Chris Seeman, the editor of
Other Hands, recently mentioned in an email to his subscribers that New Line Cinema has been talking to a couple of gaming companies about producing a new role-playing game based on the "Lord of the Rings" movies.
Tolkien afficionados may tremble at the prospect of yet another role-playing game, with all its modules and histories, being unleashed on an unsuspecting fandom. Iron Crown Enterprises did a good job in producing a
game, but through the years they made many departures from Tolkien. Some of the departures were dictated by lack of access to the original material. But some of the departures were also necessary in order to remain consistent with previously published materials.
I think my first introduction to the
Middle-earth Role-playing Game was an exquisite map a friend of mine showed me back when we were playing Rolemaster. I.C.E. produced Rolemaster, too, and MERP's rules were very similar to Rolemaster's. A lot of the sourcebooks allowed players and Gamemasters to carry ideas over from one game system to the other.
The map in question was game designer Peter Fenlon's interpretation of the details of the entire continent (which most people inappropriately call "Middle-earth", though that name refers to the entire world) on which
The Lord of the Rings is set.
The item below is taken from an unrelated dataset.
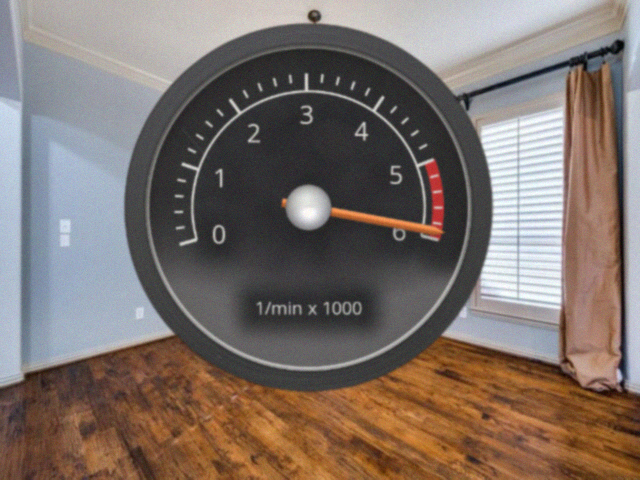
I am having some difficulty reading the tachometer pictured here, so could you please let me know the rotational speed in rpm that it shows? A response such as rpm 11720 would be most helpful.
rpm 5900
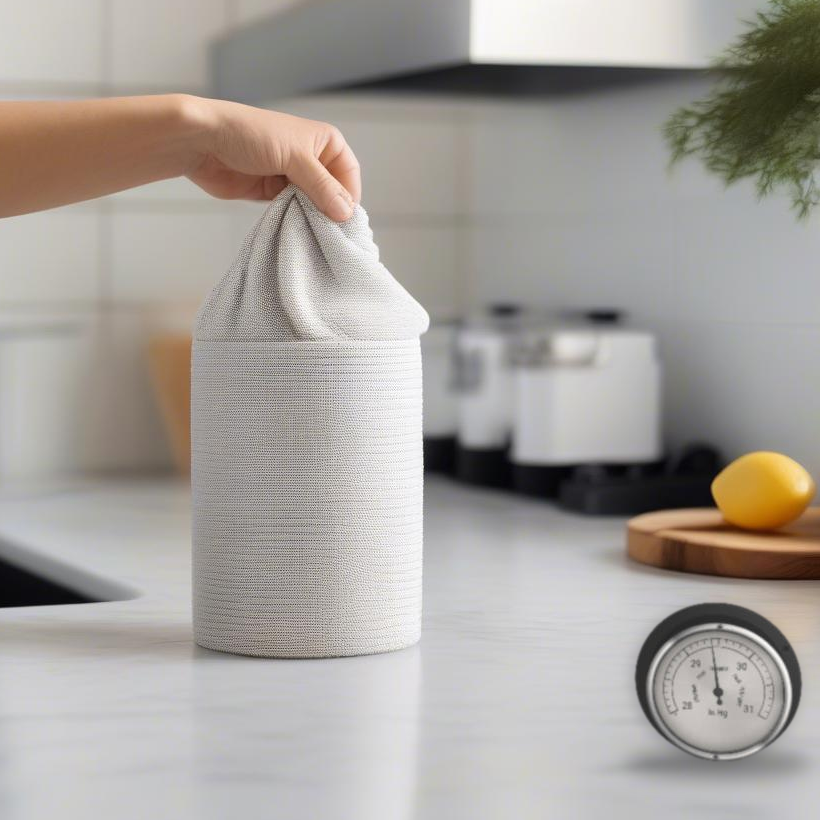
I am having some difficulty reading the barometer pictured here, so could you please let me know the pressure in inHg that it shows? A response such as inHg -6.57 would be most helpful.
inHg 29.4
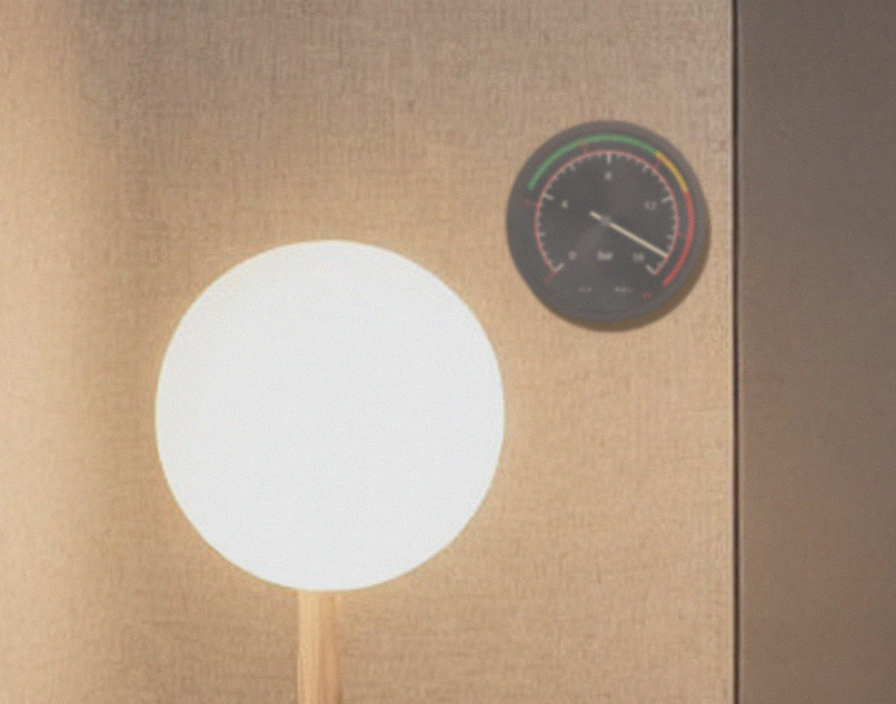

As maps go it's an impressive work, and I'm sure I still have a copy buried in a box somewhere. Unfortunately, it wasn't all that long before Christopher Tolkien published
The Shaping of Middle-earth, and all of Fenlon's hard work was immediately invalidated. Many gamers insisted the Fenlon map was the "official" map because it was "authorized", whereas the Tolkien purists insisted that only JRRT's maps were "official", even if they only depicted a world from an earlier phase of Tolkien's writing career.
Karen Wynn Fonstad provided us with her interpretation of the early Tolkien maps, ignoring the gaming system's map completely. And many people today regard Fonstad's book as authoritative, even though its geography is in some cases deplorable (for example, she trimmed about 100 miles off the width of Eriador). And as far as internal consistency goes, Fonstad gives us two locations for Rhosgobel (Radagast's home in southern Mirkwood).
Nonetheless, maps are vital to extended role-playing adventures. A good game can last for years, and the players don't like being cooped up in the same dungeon (or old castle or cave) for too long. Eventually they want to take all their treasure and cash out, buying magical items, weapons, armor, slave girls, whatever. So the game master has to give the players a landscape for their imaginary world. If a game is set in Middle-earth, it's hard to explain that the players can't go past the Sea of Rhun because the map ends there. They'll quickly point to the histories Tolkien published and say, "Yeah, but the Easterlings came from off the map, so there must be something there."